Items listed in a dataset
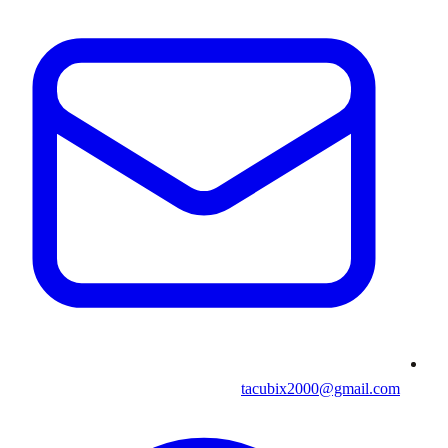
tacubix2000@gmail.com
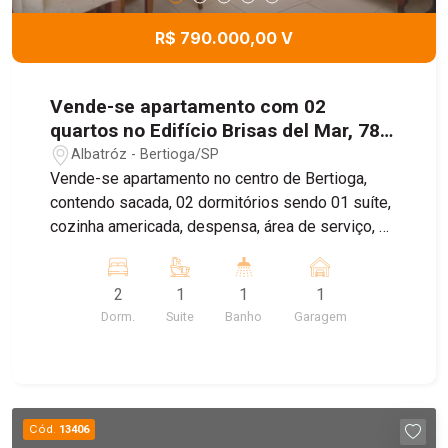
R$ 790.000,00 V
Vende-se apartamento com 02
quartos no Edifício Brisas del Mar, 78
m² - Parque Estoril, Bertioga, /SP
Albatróz - Bertioga/SP
Vende-se apartamento no centro de Bertioga,
contendo sacada, 02 dormitórios sendo 01 suíte,
cozinha americada, despensa, área de serviço, 01
vaga descoberta, semi imobiliado e vista livre
para o mar
2
1
1
1
Dorm.
Suite
Banho
Garagem
Cód.
13406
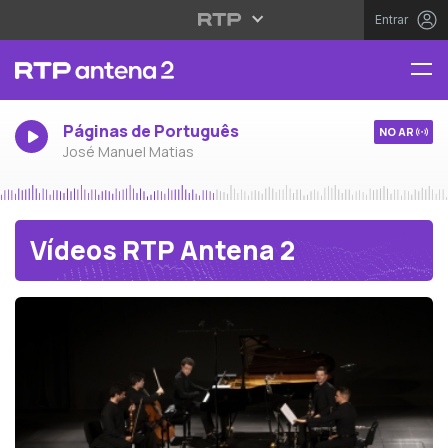
Entrar
Páginas de Português
NO AR
José Manuel Matias
Vídeos RTP Antena 2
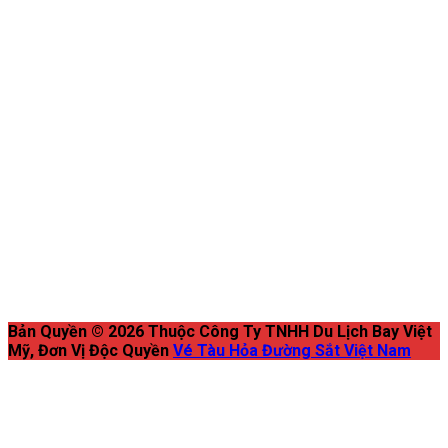
Bản Quyền © 2026 Thuộc Công Ty TNHH Du Lịch Bay Việt
Mỹ, Đơn Vị Độc Quyền
Vé Tàu Hỏa Đường Sắt Việt Nam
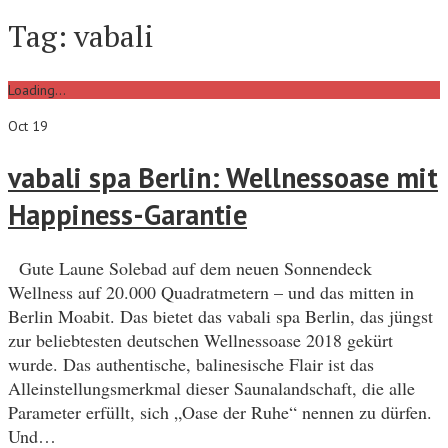
Tag:
vabali
Loading...
Oct 19
vabali spa Berlin: Wellnessoase mit
Happiness-Garantie
Gute Laune Solebad auf dem neuen Sonnendeck
Wellness auf 20.000 Quadratmetern – und das mitten in
Berlin Moabit. Das bietet das vabali spa Berlin, das jüngst
zur beliebtesten deutschen Wellnessoase 2018 gekürt
wurde. Das authentische, balinesische Flair ist das
Alleinstellungsmerkmal dieser Saunalandschaft, die alle
Parameter erfüllt, sich „Oase der Ruhe“ nennen zu dürfen.
Und…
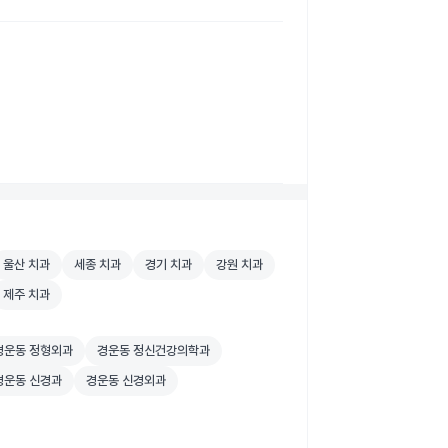
원 검색
울산 치과 병원 검색
세종 치과 병원 검색
경기 치과 병원 검색
강원 치과 병원 검색
울산 치과
세종 치과
경기 치과
강원 치과
원 검색
제주 치과 병원 검색
제주 치과
원 검색
운동 정형외과 병원 검색
경운동 정신건강의학과 병원 검색
경운동 정형외과
경운동 정신건강의학과
원 검색
운동 신경과 병원 검색
경운동 신경외과 병원 검색
경운동 신경과
경운동 신경외과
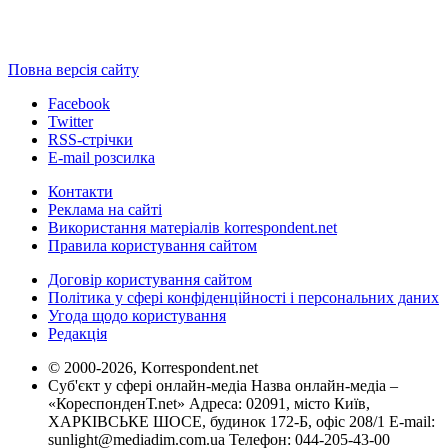
Повна версія сайту
Facebook
Twitter
RSS-стрічки
E-mail розсилка
Контакти
Реклама на сайті
Використання матеріалів korrespondent.net
Правила користування сайтом
Договір користування сайтом
Політика у сфері конфіденційності і персональних даних
Угода щодо користування
Редакція
© 2000-2026, Korrespondent.net
Суб'єкт у сфері онлайн-медіа Назва онлайн-медіа –
«КореспонденТ.net» Адреса: 02091, місто Київ,
ХАРКІВСЬКЕ ШОСЕ, будинок 172-Б, офіс 208/1 E-mail:
sunlight@mediadim.com.ua
Телефон: 044-205-43-00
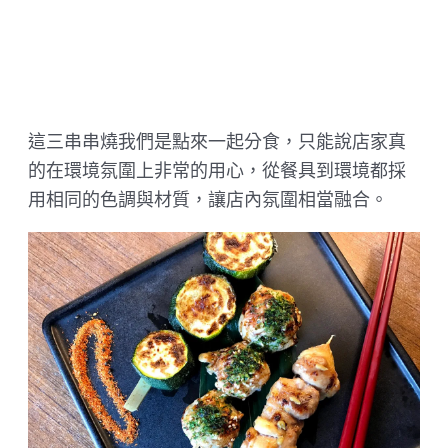
這三串串燒我們是點來一起分食，只能說店家真
的在環境氛圍上非常的用心，從餐具到環境都採
用相同的色調與材質，讓店內氛圍相當融合。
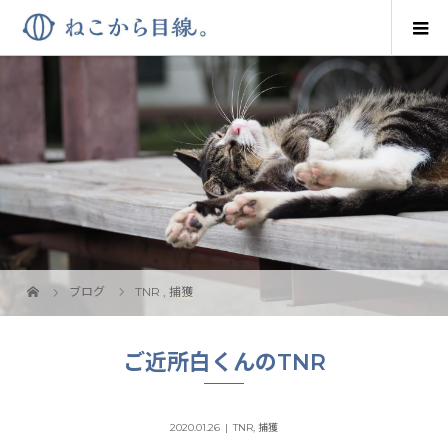
ブログ
TNR
,
捕獲
ご近所白くんのTNR
2020.01.26
TNR
,
捕獲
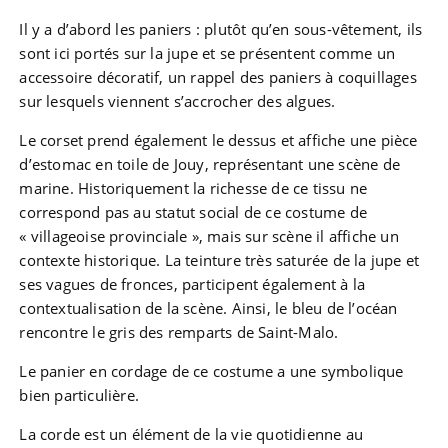
Il y a d’abord les paniers : plutôt qu’en sous-vêtement, ils
sont ici portés sur la jupe et se présentent comme un
accessoire décoratif, un rappel des paniers à coquillages
sur lesquels viennent s’accrocher des algues.
Le corset prend également le dessus et affiche une pièce
d’estomac en toile de Jouy, représentant une scène de
marine. Historiquement la richesse de ce tissu ne
correspond pas au statut social de ce costume de
« villageoise provinciale », mais sur scène il affiche un
contexte historique. La teinture très saturée de la jupe et
ses vagues de fronces, participent également à la
contextualisation de la scène. Ainsi, le bleu de l’océan
rencontre le gris des remparts de Saint-Malo.
Le panier en cordage de ce costume a une symbolique
bien particulière.
La corde est un élément de la vie quotidienne au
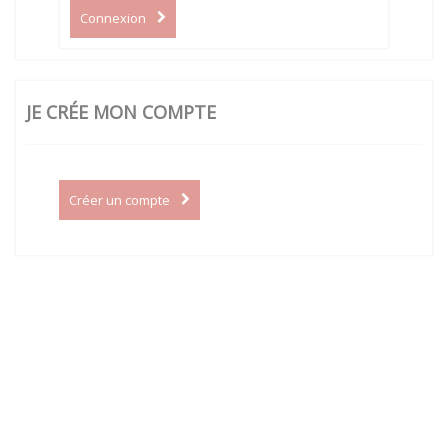
Connexion
JE CRÉE MON COMPTE
Créer un compte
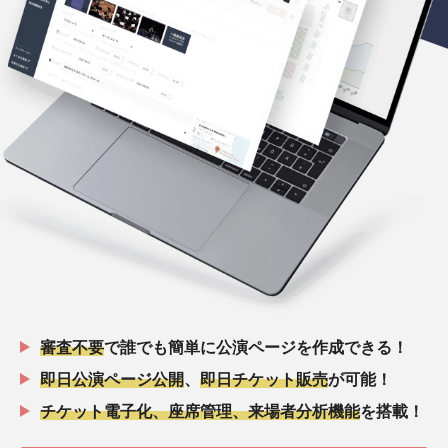
審査不要
で誰でも簡単に公演ページを作成できる！
即日公演ページ公開
、
即日チケット販売
が可能！
チケット電子化、座席管理、来場者分析機能
を搭載！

§ **JOB**: Check each line of the entries above for the string "сфері", and return those that contain it.

§ **SOLUTION TO THIS EXERCISE**:
Політика у сфері конфіденційності і персональних даних
Суб'єкт у сфері онлайн-медіа Назва онлайн-медіа –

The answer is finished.